Filip Gurłacz bryluje na parkiecie "Tańca z gwiazdami". Widzowie formatu są niemalże przekonani, że znajdzie się on w finałowej trójce, a może nawet wygra kryształową kulę. Gurłacz i Agnieszka Kaczorowska tworzą bowiem świetny duet. Dla aktora pojawienie się w najpopularniejszym formacie rozrywkowym to szansa na pokazanie się z zupełnie innej strony i poznanie świata, z którym do tej pory nie miał zbyt wiele do czynienia.
- To nie jest świat, który mnie w jakikolwiek sposób interesuje, szczerze powiem. Ten świat ma w moim odczuciu taki problem, że bardzo idzie za tym, co modne, bardzo idzie za klikalnością. Wolę media i ludzi, którzy starają się pielęgnować gust - mówił w rozmowie z Eską.
Oglądając materiały poprzedzające występy Filipa i Agnieszki, można odnieść wrażenie, iż dla Gurłacza udział w show to też swego rodzaju misja. Nie ma on problemu z mówieniem o swoich doświadczeniach życiowych, nie zawsze łatwych.
Gurłacz o udziale w "Tańcu z gwiazdami. To jego misja!
To nie 40 zdobywane od jurorów są najważniejsze dla Filipa Gurłacza. Aktor stara się wykorzystać platformę, jaką jest oglądany przez miliony widzów "TzG", by zainspirować ludzi, dodać im otuchy i podzielić z nimi swoimi doświadczeniami.
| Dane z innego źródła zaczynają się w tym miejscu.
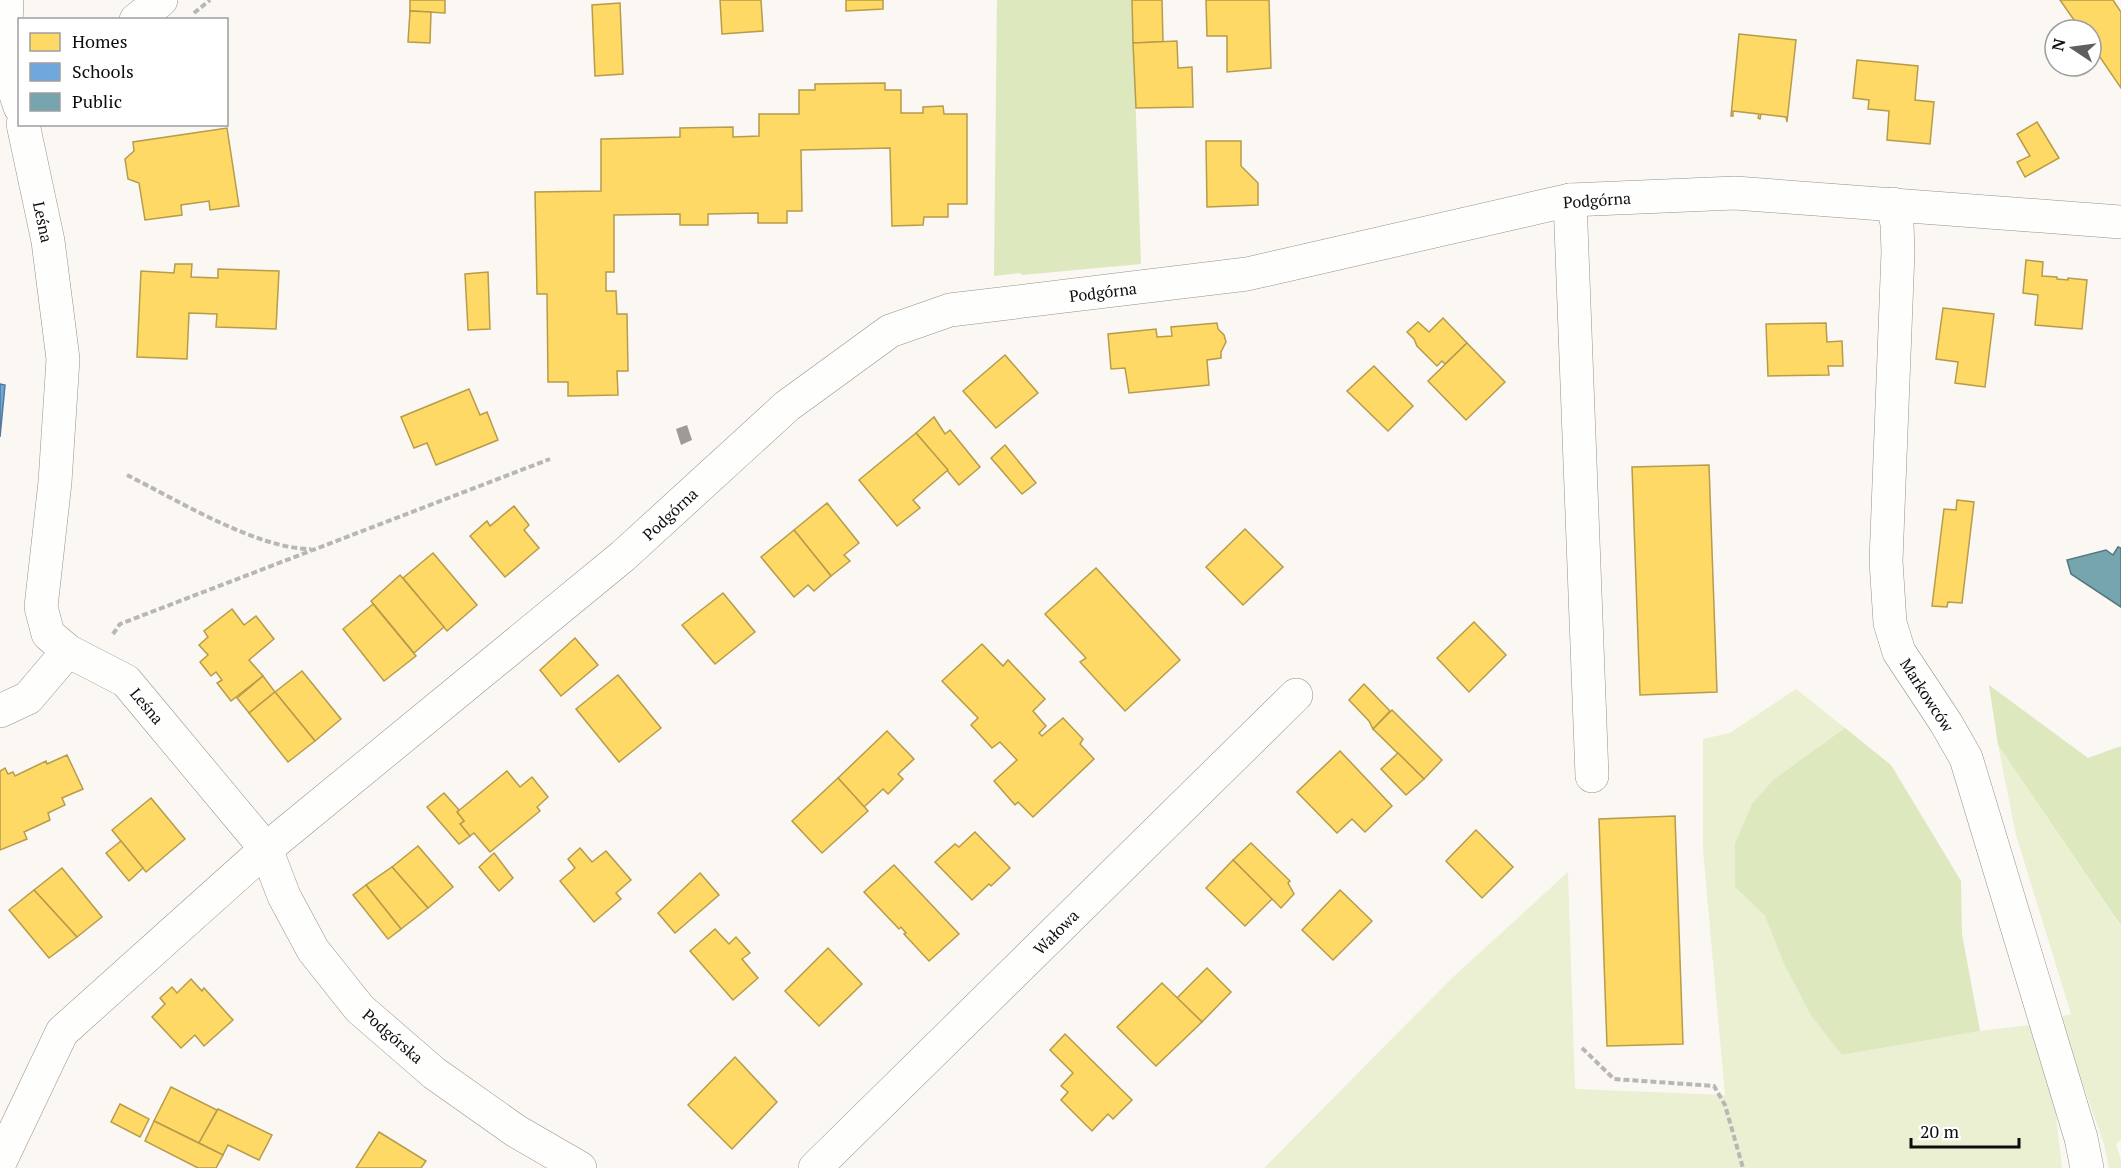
<svg xmlns="http://www.w3.org/2000/svg" width="2121" height="1168" font-family="'PT Serif',serif">
<rect width="100%" height="100%" fill="#fbf7f2"/>
<g fill="#eaf0d1">
<path d="M1796 689 1845 728 1774 779 1735 887 1765 916 1783 962 1810 1014 1843 1055 1980 1031 2031 1025 2054 1098 2062 1168H1264L1451 979 1568 872 1575 1089 1725 1095 1703 850V739L1730 733Z"/>
<path d="M1998 745 2121 927V1140L2116 1144 2121 1160V1168H2109L2104 1144 2059 1017 2071 1014 2016 835Z"/>
</g>
<g fill="#dde8bf">
<path d="M997 0H1132L1141 264 1022 275 1020 273 994 276Z"/>
<path d="M1989 685 2088 758 2121 746V926L1998 745Z"/>
<path d="M1845 728 1891 765 1961 881 1962 934 1980 1031 1842 1055 1810 1014 1783 962 1765 916 1735 887V844L1752 804 1774 779Z"/>
</g>
<g fill="#ffd966" stroke="#b69c4b" stroke-width="1.5">
<path d="M410 0H445V13L410 11Z"/>
<path d="M720 0H761L763 31 722 34Z"/>
<path d="M846 0H883V9L846 11Z"/>
<path d="M1132 0H1162L1163 42 1133 43Z"/>
<path d="M1206 0H1269L1271 68 1227 72V36H1207Z"/>
<path d="M2060 0H2113L2121 12V88L2091 44V30H2081Z"/>
<path d="M620 3 623 74 595 76 592 5Z"/>
<path d="M410 11 431 12 430 43 408 42Z"/>
<path d="M1739 34 1796 40 1787 122 1786 117 1761 114 1760 119 1758 118 1759 114 1733 111V116H1731Z"/>
<path d="M1177 41 1178 68 1192 67 1193 107 1136 108 1133 43Z"/>
<path d="M1857 60 1918 66 1915 100 1934 102 1930 144 1887 140 1889 111 1868 109 1869 100 1853 98Z"/>
<path d="M885 83V90H901V113H923V107L943 106 944 114H967V204H948V217H924L923 225 892 226 890 148 801 150 802 211H787V223H758V213L708 214V225H680V214L614 215V272H606V291H616L617 314H627L628 371H617L618 395 568 396V382H548L547 294H537L535 192 601 191V139L680 137V128L733 127V137L759 136V114H799V90H815V84Z"/>
<path d="M2037 122 2059 158 2025 177 2017 162 2030 156 2017 134Z"/>
<path d="M227 128 239 206 210 210 209 201 181 205 182 215 145 220 139 183 128 179 125 159 134 151 133 142Z"/>
<path d="M1206 141H1241V166L1258 183V205L1207 207Z"/>
<path d="M2026 260 2043 262 2042 276 2057 277V279L2068 280V278L2087 280 2082 329 2035 325 2038 295 2023 293Z"/>
<path d="M175 264H192L191 277 218 278V269L279 271 276 329 216 327 217 314 189 313 187 359 137 357 141 271 174 273Z"/>
<path d="M488 272 490 329 468 330 465 274Z"/>
<path d="M1943 308 1994 314 1985 387 1955 383 1958 362 1936 359Z"/>
<path d="M1443 318 1467 343 1445 364 1442 361 1437 366 1417 346 1414 339 1407 332 1418 322 1429 332Z"/>
<path d="M1217 323 1218 329 1224 335 1226 342 1221 352V358L1207 360 1209 385 1129 393 1125 368 1111 369 1108 334 1156 329 1157 337 1172 336 1171 327Z"/>
<path d="M1826 323 1827 342 1842 341 1843 366H1828L1829 375 1768 376 1766 324Z"/>
<path d="M1467 343 1505 382 1466 420 1428 381Z"/>
<path d="M1005 355 1038 393 996 428 963 391Z"/>
<path d="M1374 366 1413 406 1388 431 1347 391Z"/>
<path d="M469 389 480 415 487 412 498 440 436 465 427 443 414 448 401 417Z"/>
<path d="M934 417 945 434 950 430 980 467 959 485 916 433Z"/>
<path d="M916 433 948 470 913 500 920 508 897 526 859 480Z"/>
<path d="M1005 445 1036 483 1022 494 991 458Z"/>
<path d="M1709 465 1717 692 1640 695 1632 467Z"/>
<path d="M1957 500 1974 502 1962 603 1948 602 1947 607 1932 606 1944 509 1956 510Z"/>
<path d="M827 503 859 543 844 555 850 561 831 576 794 530Z"/>
<path d="M514 506 529 525 524 530 539 548 505 577 470 536 487 521 490 526Z"/>
<path d="M1245 529 1283 567 1243 605 1206 567Z"/>
<path d="M794 530 831 576 814 591 808 585 794 597 761 557Z"/>
<path d="M433 553 477 605 447 631 403 578Z"/>
<path d="M1096 568 1180 660 1125 711 1080 662 1086 658 1045 614Z"/>
<path d="M400 575 444 627 414 653 371 601Z"/>
<path d="M723 593 755 632 715 664 682 625Z"/>
<path d="M373 604 416 656 384 681 343 629Z"/>
<path d="M232 609 244 625 256 616 274 639 249 660 263 676 231 701 217 683 222 680 216 672 211 676 200 662 208 655 199 645 208 637 204 631Z"/>
<path d="M1474 622 1506 655 1469 692 1437 658Z"/>
<path d="M575 638 598 665 561 696 540 670Z"/>
<path d="M982 644 1003 666 1008 660 1045 699 1033 711 1046 726 1039 733 1042 736 1063 718 1083 739 1080 744 1094 759 1033 817 1018 802 1015 805 994 781 1017 760 1000 742 992 748 971 725 978 718 942 681Z"/>
<path d="M302 671 341 719 315 741 275 692Z"/>
<path d="M618 675 661 728 619 762 576 709Z"/>
<path d="M263 676 275 692 249 713 237 698Z"/>
<path d="M1364 684 1390 711 1373 729 1369 721 1349 700Z"/>
<path d="M275 692 315 741 288 762 249 713Z"/>
<path d="M1392 710 1442 760 1424 779 1373 729Z"/>
<path d="M887 731 914 759 898 774 903 779 888 794 883 789 864 807 838 778Z"/>
<path d="M1340 751 1392 806 1365 832 1352 819 1337 833 1297 792Z"/>
<path d="M1398 753 1424 779 1406 795 1381 769Z"/>
<path d="M67 755 83 789 62 798 65 805 48 813 50 820 24 832 27 839 0 850V771L5 768 8 774 13 772 15 776 46 761 47 764Z"/>
<path d="M507 771 520 787 532 777 548 797 537 807 540 811 490 852 474 833 470 836 460 824 464 821 457 812Z"/>
<path d="M838 778 868 811 822 853 792 821Z"/>
<path d="M444 793 459 810 457 812 464 821 460 824 470 836 459 844 427 807Z"/>
<path d="M151 798 185 839 146 872 112 830Z"/>
<path d="M1675 816 1683 1044 1607 1046 1599 819Z"/>
<path d="M1476 830 1513 867 1482 898 1446 861Z"/>
<path d="M975 832 1010 868 991 886 989 884 972 900 935 862 955 844 959 847Z"/>
<path d="M121 841 143 868 129 881 106 853Z"/>
<path d="M1251 843 1290 881 1288 883 1294 894 1281 908 1233 860Z"/>
<path d="M418 846 453 887 428 908 392 867Z"/>
<path d="M580 848 592 862 606 851 631 880 616 893 621 899 594 922 560 881 575 868 568 859Z"/>
<path d="M494 853 513 878 499 891 479 867Z"/>
<path d="M1233 860 1272 899 1245 926 1206 888Z"/>
<path d="M894 865 959 934 929 961 904 934 906 933 901 927 899 929 864 892Z"/>
<path d="M392 867 428 908 401 929 366 885Z"/>
<path d="M62 868 102 917 77 937 34 890Z"/>
<path d="M700 873 719 895 675 933 658 913Z"/>
<path d="M366 885 401 929 388 939 353 895Z"/>
<path d="M34 890 77 937 49 958 9 910Z"/>
<path d="M1340 890 1372 921 1333 960 1302 930Z"/>
<path d="M715 929 729 944 736 937 750 953 742 959 758 978 733 1000 690 951Z"/>
<path d="M828 948 862 984 819 1026 785 991Z"/>
<path d="M1207 968 1231 992 1202 1022 1177 998Z"/>
<path d="M191 979 202 991 204 988 233 1020 204 1046 195 1035 181 1048 152 1017 165 1004 160 998 172 987 177 993Z"/>
<path d="M1162 983 1202 1022 1156 1066 1117 1027Z"/>
<path d="M1065 1034 1132 1100 1113 1119 1108 1114 1092 1131 1061 1100 1068 1092 1061 1086 1073 1073 1050 1050Z"/>
<path d="M735 1057 777 1102 732 1149 688 1105Z"/>
<path d="M171 1087 217 1110 199 1143 154 1121Z"/>
<path d="M120 1104 149 1119 140 1137 111 1122Z"/>
<path d="M218 1109 272 1135 259 1160 228 1145 223 1155 199 1143Z"/>
<path d="M154 1121 223 1155 216 1168H198L145 1141Z"/>
<path d="M379 1132 426 1161 421 1168H356Z"/>
</g>
<path fill="#6fa8dc" stroke="#527a9e" stroke-width="1.5" d="M0 384 5 385 0 437Z"/>
<path fill="#76a5af" stroke="#56777e" stroke-width="1.5" d="M2118 547 2121 548V607L2071 574 2067 560 2106 550 2113 555Z"/>
<path fill="#9e9a97" d="M687 425 692 440 681 445 676 429Z"/>
<g fill="none" stroke-linecap="round" stroke-linejoin="round">
<g stroke="#949290" stroke-width="34">
<g id="minor">
<path d="M7 0 5 50 10 77 20 107"/>
<path d="M136 20 161 0"/>
<path d="M23 124 48 241 63 359 55 482 41 607 48 634 68 651 126 681 266 849 284 896 313 950 360 1009 434 1073 516 1131 580 1168"/>
<path d="M1570 200 1592 776"/>
<path d="M1893 204 1897 224 1898 252 1886 561 1890 623 1899 652 1946 723 1966 758 2081 1138 2087 1168"/>
<path d="M0 711 28 698 68 651"/>
<path d="M0 1162 62 1032 266 849 623 556 787 406 890 331 950 310 1247 274 1570 200 1735 193 2121 222"/>
<path d="M815 1168 1296 695"/>
</g>
</g>
<g stroke="#b8b7b6" stroke-width="4" stroke-dasharray="6 3" stroke-linecap="butt">
<path d="M194 13 210 0"/>
<path d="M127 475C177 500 257 549 311 549"/>
<path d="M113 634 120 624 550 459"/>
<path d="M1582 1048 1614 1079 1714 1086 1725 1105 1743 1168"/>
</g>
<use href="#minor" stroke="#fefefd" stroke-width="33"/>
</g>
<g text-anchor="middle" dominant-baseline="central" stroke-width="6" stroke-linejoin="round" paint-order="stroke">
<g font-size="16" fill="#0d0d0d" stroke="#fff">
<text transform="translate(1597 200) rotate(-4)">Podgórna</text>
<text transform="translate(43 222) rotate(78)">Leśna</text>
<text transform="translate(1103 292) rotate(-7)">Podgórna</text>
<text transform="translate(670 514) rotate(-43)">Podgórna</text>
<text transform="translate(1927 695) rotate(57)">Markowców</text>
<text transform="translate(147 706) rotate(50)">Leśna</text>
<text transform="translate(1056 932) rotate(-45)">Wałowa</text>
<text transform="translate(393 1036) rotate(41)">Podgórska</text>
</g>
</g>
<rect x="18" y="18" width="210" height="108" fill="#ffffff" stroke="#9e9e9e" stroke-width="1.5"/>
<rect x="30" y="33" width="30" height="18" fill="#ffd966" stroke="#9e9e9e" stroke-width="1.5"/>
<text x="72" y="48" font-size="18" fill="#0d0d0d">Homes</text>
<rect x="30" y="63" width="30" height="18" fill="#6fa8dc" stroke="#9e9e9e" stroke-width="1.5"/>
<text x="72" y="78" font-size="18" fill="#0d0d0d">Schools</text>
<rect x="30" y="93" width="30" height="18" fill="#76a5af" stroke="#9e9e9e" stroke-width="1.5"/>
<text x="72" y="108" font-size="18" fill="#0d0d0d">Public</text>
<g transform="translate(2073 48) rotate(283)"><circle r="28" fill="#ffffff" stroke="#9e9e9e" stroke-width="1.5"/>
<path d="M0-4.5L10 22L0 15L-10 22Z" fill="#605f5d"/>
<text y="-9" font-size="16" font-weight="bold" text-anchor="middle" fill="#0d0d0d">N</text>
</g>
<path d="M1911 1138v9h108v-9" fill="none" stroke="#0d0d0d" stroke-width="3"/>
<text x="1920" y="1138" font-size="18" fill="#0d0d0d" stroke="#ffffff" stroke-width="4.5" paint-order="stroke">20 m</text>
</svg>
Dla mnie "Taniec z gwiazdami" to coś więcej niż program rozrywkowy. Program rozrywkowy wydaje mi się czymś ulotnym. Daje nam przyjemność, ale ona jest chwilowa, krótka, a widzę to po tych wiadomościach, które dostaję od ludzi - ich nie ma wiele - ale są, że to, co tutaj robimy, zostawia ich z refleksją, zmienia im trochę rytm serca, ośmiela ich do powiedzenia czegoś. Ten odcinek z ojcem, który mieliśmy, przyniósł mi np. wiadomość od kogoś, że zadzwonił do taty po iluś tam latach. To są moje kryształowe kule. Jeżeli ja przychodzę do tego programu i wiem, że mamy coś takiego jak te nagrania ENG, to ja nie chcę, żeby to było byle co. Chciałbym uchronić przed czymś ludzi, ośmielić ich do czegoś, poruszyć w jakiś sposób, a jednocześnie nie przyszedłem tutaj grać kogoś, kim nie jestem - powiedział Esce.